[web-devel] Sql join feature in persistent
michael at snoyman.com
Thu Feb 24 07:07:54 CET 2011
I would imagine that Max is saying he'd like to see some built-in
functions that automate the forkIO/mvar/tvar code, the same way we are
discussing automating the join code. Am I right?
On Wed, Feb 23, 2011 at 4:25 PM, Greg Weber <greg at gregweber.info> wrote:
> What is stopping you from using forkIO and a mvar/tvar now?
> If all the use cases could be thought through, parallel queries might be
> able to be implemented transparently. But what if you don't want parallel
> queries- then we end up with a leaky abstraction where you expected a
> previous query to have already executed.
> On Tue, Feb 22, 2011 at 8:42 AM, Max Cantor <mxcantor at gmail.com> wrote:
>> parallel queries would be helpful too.

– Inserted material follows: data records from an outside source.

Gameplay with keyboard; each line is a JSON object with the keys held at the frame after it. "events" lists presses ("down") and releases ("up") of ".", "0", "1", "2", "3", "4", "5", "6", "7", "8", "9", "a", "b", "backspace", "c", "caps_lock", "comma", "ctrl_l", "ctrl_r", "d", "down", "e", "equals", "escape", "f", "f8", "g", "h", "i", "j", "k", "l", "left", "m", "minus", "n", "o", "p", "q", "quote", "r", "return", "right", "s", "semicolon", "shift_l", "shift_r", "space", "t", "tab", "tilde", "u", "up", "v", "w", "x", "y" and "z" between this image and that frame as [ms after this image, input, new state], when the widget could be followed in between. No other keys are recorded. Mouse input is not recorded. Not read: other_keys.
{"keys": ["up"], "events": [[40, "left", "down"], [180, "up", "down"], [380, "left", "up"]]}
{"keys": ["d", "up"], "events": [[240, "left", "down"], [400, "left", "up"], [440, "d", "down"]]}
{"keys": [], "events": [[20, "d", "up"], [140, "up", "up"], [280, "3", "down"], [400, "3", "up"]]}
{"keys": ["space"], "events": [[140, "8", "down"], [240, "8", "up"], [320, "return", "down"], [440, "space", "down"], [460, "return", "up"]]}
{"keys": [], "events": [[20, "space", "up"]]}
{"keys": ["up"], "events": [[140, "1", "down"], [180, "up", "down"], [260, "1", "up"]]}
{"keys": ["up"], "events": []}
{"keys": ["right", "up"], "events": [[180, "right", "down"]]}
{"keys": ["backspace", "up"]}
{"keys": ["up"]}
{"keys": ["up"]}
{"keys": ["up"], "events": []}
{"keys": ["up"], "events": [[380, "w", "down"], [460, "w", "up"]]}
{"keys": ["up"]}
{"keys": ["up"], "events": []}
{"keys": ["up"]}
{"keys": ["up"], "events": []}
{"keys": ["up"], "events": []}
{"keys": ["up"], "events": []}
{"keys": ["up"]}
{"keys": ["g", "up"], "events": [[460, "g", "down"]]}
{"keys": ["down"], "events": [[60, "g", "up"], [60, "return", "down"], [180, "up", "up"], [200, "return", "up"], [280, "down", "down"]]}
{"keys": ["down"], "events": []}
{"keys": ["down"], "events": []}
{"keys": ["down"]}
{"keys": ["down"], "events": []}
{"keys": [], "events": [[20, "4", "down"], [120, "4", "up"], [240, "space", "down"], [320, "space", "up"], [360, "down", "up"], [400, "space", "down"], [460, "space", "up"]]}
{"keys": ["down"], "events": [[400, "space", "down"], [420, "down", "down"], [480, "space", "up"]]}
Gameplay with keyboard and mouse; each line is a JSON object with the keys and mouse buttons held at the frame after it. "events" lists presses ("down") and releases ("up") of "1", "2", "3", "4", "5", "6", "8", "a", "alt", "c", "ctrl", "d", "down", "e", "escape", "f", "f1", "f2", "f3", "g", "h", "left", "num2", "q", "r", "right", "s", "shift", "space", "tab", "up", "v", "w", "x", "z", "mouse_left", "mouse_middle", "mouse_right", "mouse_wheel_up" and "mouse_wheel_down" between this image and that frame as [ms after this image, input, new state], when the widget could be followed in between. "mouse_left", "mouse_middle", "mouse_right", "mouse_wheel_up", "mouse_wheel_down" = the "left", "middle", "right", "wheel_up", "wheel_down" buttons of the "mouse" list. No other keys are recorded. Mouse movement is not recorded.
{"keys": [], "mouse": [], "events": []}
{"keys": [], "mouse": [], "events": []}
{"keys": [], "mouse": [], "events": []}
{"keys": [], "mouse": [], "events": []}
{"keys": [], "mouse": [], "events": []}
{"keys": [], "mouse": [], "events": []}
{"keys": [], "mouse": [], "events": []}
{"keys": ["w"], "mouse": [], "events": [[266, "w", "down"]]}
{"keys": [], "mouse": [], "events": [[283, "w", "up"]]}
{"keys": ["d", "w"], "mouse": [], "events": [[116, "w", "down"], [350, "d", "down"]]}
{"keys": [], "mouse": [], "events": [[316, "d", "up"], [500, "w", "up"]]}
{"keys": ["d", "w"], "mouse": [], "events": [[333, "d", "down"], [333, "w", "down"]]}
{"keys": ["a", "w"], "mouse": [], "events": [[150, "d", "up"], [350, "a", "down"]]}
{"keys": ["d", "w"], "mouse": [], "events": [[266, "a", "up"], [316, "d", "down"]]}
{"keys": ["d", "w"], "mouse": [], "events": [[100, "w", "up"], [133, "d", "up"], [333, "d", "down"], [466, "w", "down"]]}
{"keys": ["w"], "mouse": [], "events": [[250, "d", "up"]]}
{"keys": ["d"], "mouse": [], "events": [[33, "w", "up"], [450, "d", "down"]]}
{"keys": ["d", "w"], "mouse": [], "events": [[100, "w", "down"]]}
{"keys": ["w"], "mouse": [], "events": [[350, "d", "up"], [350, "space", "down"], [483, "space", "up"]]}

>> say i need to load independent data from 3 tables. now that has 3
>> roundtrips of latency to the DB. if there was a simple way to forkIO
>> PersistentBackend functions and dump the value in an mvar, it might help.
>> would anyone else be interested in this?
>> On Feb 22, 2011, at 11:53 PM, Michael Snoyman wrote:
>> > Max: Let's address your desire for sharding in a separate thread: I
>> > think it's a good idea, and it's a feature I would like to implement.
>> > I also think that your approach seems fairly feasible and not too
>> > disruptive. I want to make sure that introducing sharding code doesn't
>> > negatively affect users not taking advantage of it.
>> > As for joins (and other relational features): we should definitely add
>> > some helpers to Persistent. The main questions are:
>> > * What should their type signatures be?
>> > * Should we offer optimizations for the SQL backends to use proper
>> > JOINs?
>> > For the first, I think we still need to clarify a bit. Anton's code is
>> > a good start, but it certainly won't be amenable to SQL-backend
>> > optimizations. And I think we *should* strive to produce some
>> > efficient SQL code, though I want to avoid pouring too much effort
>> > into such an endeavor. Perhaps if we can write some code to handle the
>> > most common cases (eg, a 1-to-many relation between two tables) we'll
>> > be adhering well to the 80/80 rule.
>> > My ideal would be having some nice high-level functions that handle
>> > joins, optimize those to proper SQL joins where possible, and for
>> > backends where that is not possible simply do the join logic in
>> > Haskell.
>> > I definitely won't have time to get started on this coding for the
>> > next few weeks, but if anyone is interested in trying to implement any
>> > of the features under discussion, let me know, and I'll be happy to
>> > offer any assistance/code review I can.
>> > Michael
>> > On Tue, Feb 22, 2011 at 4:39 PM, Greg Weber <greg at gregweber.info> wrote:
>> >> The basic Persistent backend is designed without joins ("web-scale"),
>> >> and
>> >> with the idea that it should be SQL agnostic. App-level join
>> >> functionality
>> >> is definitely needed.
>> >> If someone wanted to design a layer on top of it with other SQL
>> >> features
>> >> that just the SQL backends can use that is fine. However, this might
>> >> start
>> >> re-inventing the wheel. For those interested in SQL joins and otherwise
>> >> advanced SQL queries, it would be great if they started trying out a
>> >> better
>> >> tool for the job, like the recently released DSH  or (bitrotting?)
>> >> HaskellDB. Relational Algebra sql query libraries can be very
>> >> productive to
>> >> use for 95% of use cases, even if they aren't "web-scale".